これらの理由から、TLS 1.3はオンライン通信の安全性、速度、および信頼性を大幅に向上させる重要な技術です。ウェブサイト運営者やサービスプロバイダーにとって、TLS 1.3へのアップグレードは、ユーザー体験を改善し、最高レベルのセキュリティ保護を提供するための重要なステップとなります。
日本の上場企業のウェブサイトのTLS1.3対応率:44.1%
日本の上場企業のウェブサイト3715件のTLS1.3対応状況についての調査によると、日本企業のウェブサイト全体のTLS1.3対応率は41.1%となっています。(2023年7月時点)
出典: 日本の上場企業3715社の公式サイトのSSL/TLSセキュリティ脆弱性ダッシュボード
日本企業の各業界ごとのTLS1.3対応率は以下のようになります(has_tls13がTLS1.3導入率です)。最大:64%(空運業)、最小:15%(パルプ・製紙業)。低い業界では、業界内の15%しか対応していないという状況です。
出典: 日本の上場企業3715社の公式サイトのSSL/TLSセキュリティ脆弱性ダッシュボード
さらに証券商品業界は39%、銀行業で55%、情報通信業で48%となっており、ウェブサイトで取り扱う通信の機密性が高い業界であっても、低い対応率に留まっています。
憂慮すベき理由
上場企業のウェブサイト[1]は国外の攻撃者から見たとき「日本経済の顔」ですから、機密性の高い情報や顧客情報を扱う場合は当然として、POSTリクエストは問い合わせページでしかしない、という「最小構成」(だから問題ないというスタンス)の場合であっても、TLS1.3に対応することが推奨されます。
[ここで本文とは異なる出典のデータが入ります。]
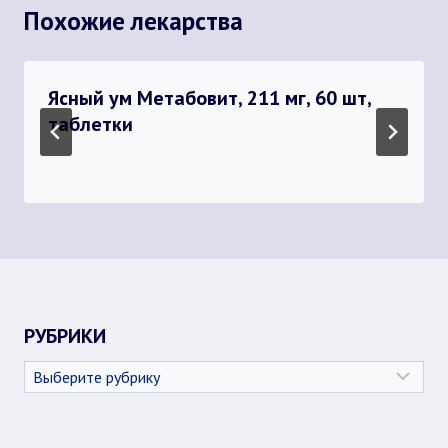
Похожие лекарства
Ясный ум Метабовит, 211 мг, 60 шт,
таблетки
РУБРИКИ
Рубрики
理由は、すべてのユーザーが機密情報の扱いに高いリテラシーを持つわけではなく、問い合わせフォームで個人情報やパスワードなどのログイン情報を平文で書いてしまうユーザーもいるでしょうから、暗号化の強度の強さはこうした「下ブレリスク」をカバーできます。最も弱い部分から鎖は切れます。よって、極力最新の暗号化プロトコルであるTLS1.3に対応することが、情報資産の善管注意義務という点でも、CSR(将来的にはコンプライアンス)の点でも最適です。なぜなら全ては顧客情報の保護、に関わるからです。
これは必ずしも誇張ではなく、国外の攻撃者は様々な攻撃ベクトルで企業を狙います。当社が最近テイクダウンを行ったフィッシングサイト事案においても、資本金数十億円規模の国内金融機関のウェブサイトが狙われています。これはフィッシングでありソーシャルベクトルからの攻撃ですが、その標的選定調査(ReconPhase)において技術的脆弱性についてのプロファイリングが行われたであろうことは想像にかたくありません。
[1] 上場企業のウェブサイトを例に上げる理由は、国外の攻撃者が標的企業を調べるとき最初に参照するのは四季報のような「投資目録」であり、そこに載るURLは企業の公式ウェブサイトだからです。仮に情報価値の高い処理は別サーバーに分けているとしても、公式サイトが入口になるため、「最も弱い部分」つまりセキュリティ意識の「下限」を知られてしまいます。上場企業の公式サイトのセキュリティ状態の総和は、日本経済のセキュリティ意識の下限の代表値、ということです。